Network Level Ad Blocking to Begin Next Month in the UK

One topic we've talked about a lot has been in online advertising. Advertising is one of the keys to the free web. Without online advertising, companies like ours can't make money and provide content to you without charging you. Therein lies the main problem with ad blockers.

Until recently, blocking ads on your mobile device was uncommon. Lately, however, it has become a norm. Many mobile browsers allow ad blocking, including Apple's own Safari. Fortunately for content providers and carriers, it is still an opt-in feature.

That could begin to change next month as UK wireless carrier Three will begin testing network level mobile ad blocking. The initial roll out will allow 500,000 current customers to opt-in to the test. This will prevent the devices from accessing the advertising content at all.

The company claims that the move is all about data costs. They believe that the consumer should not be responsible for paying for the bandwidth to transfer the ads. The problem with that theory is that the consumer isn't the only one paying for bandwidth. Anytime an advertisement is accessed, the provider is paying for bandwidth as well. The consumer is also aware that they are visiting a free website that is advertisement supported.
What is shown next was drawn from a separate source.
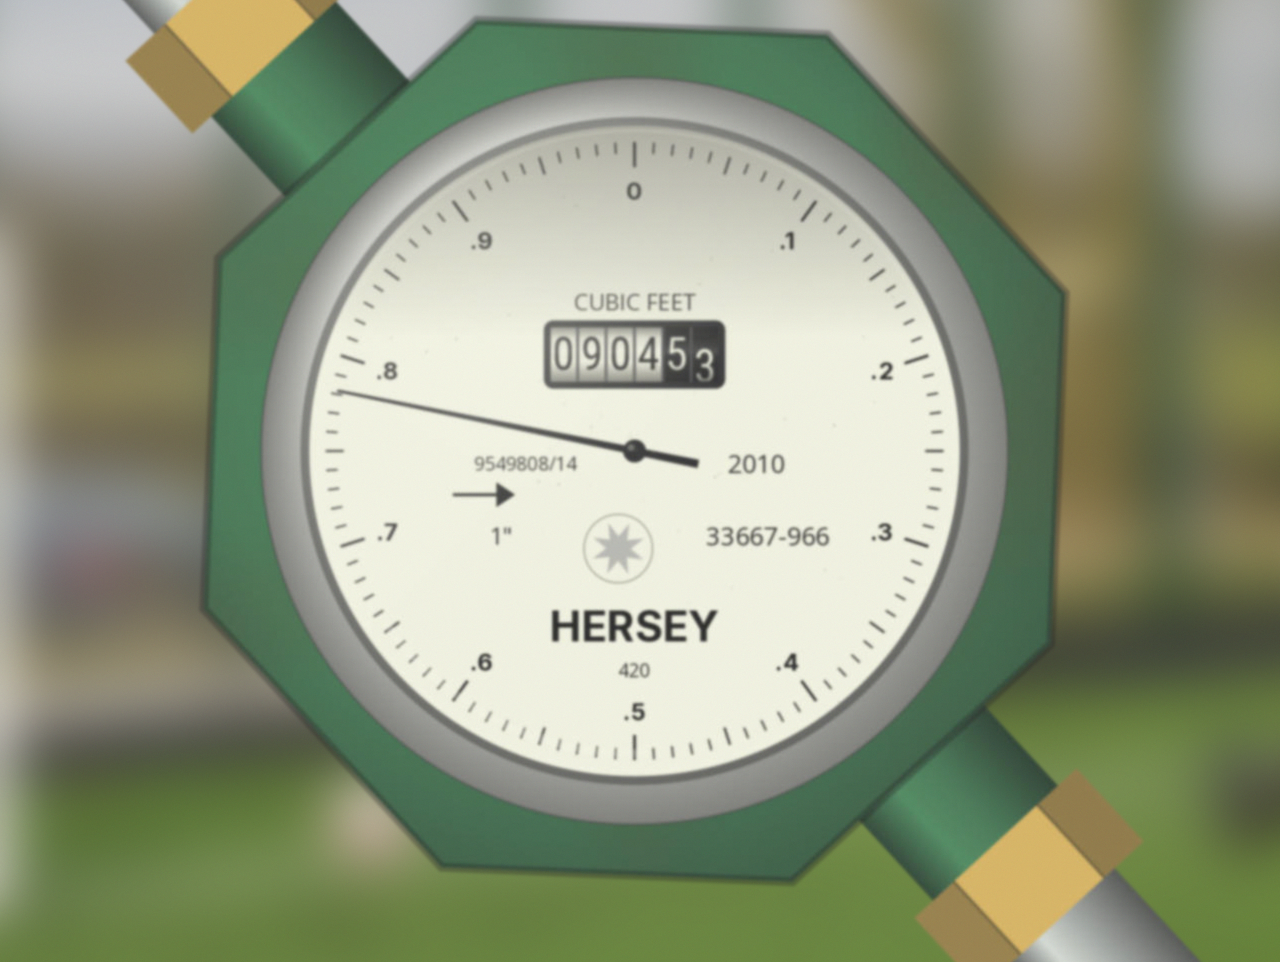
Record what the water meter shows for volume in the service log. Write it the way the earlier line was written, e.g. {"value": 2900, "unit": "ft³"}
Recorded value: {"value": 90452.78, "unit": "ft³"}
The problem here does not lie with either the consumer or the advertiser; the problem lies with the carrier. If Three truly believes that the consumer should not be paying for bandwidth on certain content the consumer is asking for, then they should stop charging for bandwidth. By making sweeping accusations and a move like this, Three's customers will see a decrease in their data usage, but mostly from sites that are going to block the carrier.

If a site is providing content free of charge, they have to find a way to monetize that content. If a carrier is going to strip a content provider of its ability to pay to produce that content, then the consumers of that content will eventually be penalized.

The trend toward blocking mobile advertising is going to change the Internet, but not for the better.